Converted to Open Surgical Tracheostomy

Given [bleeding / difficult anatomy / inability to identify tracheal rings percutaneously / failed dilation / patient instability], the decision was made to proceed with open surgical tracheostomy in the operating room rather than continuing with the percutaneous approach. The procedure was terminated and the patient was transported to the OR for formal tracheostomy under controlled conditions.

Tracheostomy Tube Change

The patient's existing [size] mm tracheostomy (placed on [date]) was changed at the bedside. The tracheostomy site was mature. The old tube was deflated and removed. A [size] mm [Shiley / Portex] tracheostomy tube was inserted through the established stoma without difficulty. The cuff was inflated. Tube position was confirmed by ETCO2, breath sounds, and [bronchoscopy if performed]. Cuff pressure was set at 20–25 cmH2O. Tube secured with collar and tie.

Charting Tips
  • Document bronchoscopic confirmation of needle placement in the midline tracheal lumen. This is the defining safety step of PDT and distinguishes it from blind percutaneous placement. Without this documentation, the procedure appears unsafe.

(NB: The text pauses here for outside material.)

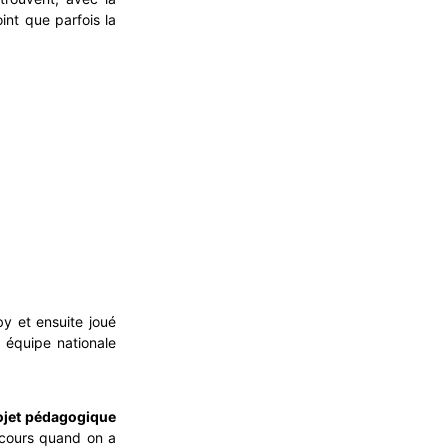
int que parfois la
by et ensuite joué
 équipe nationale
ojet pédagogique
r cours quand on a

  • Record the specific tracheal ring interspace used. Placement at the 1st ring or above the cricoid risks subglottic stenosis. Placement below the 4th ring risks innominate artery erosion. Document that the site was appropriate.
  • Document post-procedure tube position bronchoscopically (cm above carina) and by CXR. Note cuff pressure checked at 20–25 cmH2O, as over-inflation leads to tracheomalacia and under-inflation risks aspiration.
Billing Tips
  • Bill 31600 for planned/elective tracheostomy (5.42 wRVU, 0-day global). Use for percutaneous dilational tracheostomy (PDT) and open surgical tracheostomy performed as a scheduled procedure in a stable patient.

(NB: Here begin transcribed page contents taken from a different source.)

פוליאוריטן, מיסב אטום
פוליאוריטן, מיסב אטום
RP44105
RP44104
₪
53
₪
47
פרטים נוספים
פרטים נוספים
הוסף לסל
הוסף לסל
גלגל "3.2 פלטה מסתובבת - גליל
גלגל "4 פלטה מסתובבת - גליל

  • Bill 31500 for emergency tracheostomy (2.93 wRVU, 0-day global) when performed urgently for airway obstruction or failed intubation. Document the emergent clinical circumstances clearly.

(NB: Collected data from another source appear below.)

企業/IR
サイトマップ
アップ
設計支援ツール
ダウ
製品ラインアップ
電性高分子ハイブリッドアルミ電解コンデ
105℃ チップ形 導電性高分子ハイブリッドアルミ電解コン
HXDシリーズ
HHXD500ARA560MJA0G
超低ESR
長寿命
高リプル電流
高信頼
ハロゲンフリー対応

  • Bronchoscopic guidance during percutaneous tracheostomy (31622, 2.47 wRVU) can be billed separately when a bronchoscopist provides independent guidance. Document that two physicians were present and that the bronchoscopy was a separate service from the tracheostomy itself.
  • 0-day global period: tracheostomy care, tube changes, and downsizing within the same admission are not separately billable by the operating surgeon. Subsequent tracheostomy tube changes after discharge use 31502.
  • If performed in the ICU by a surgeon under critical care supervision, document the procedure separately from the critical care note. Critical care time (99291/99292) and the procedure (31600) are both billable on the same day if the procedure time is excluded from critical care time.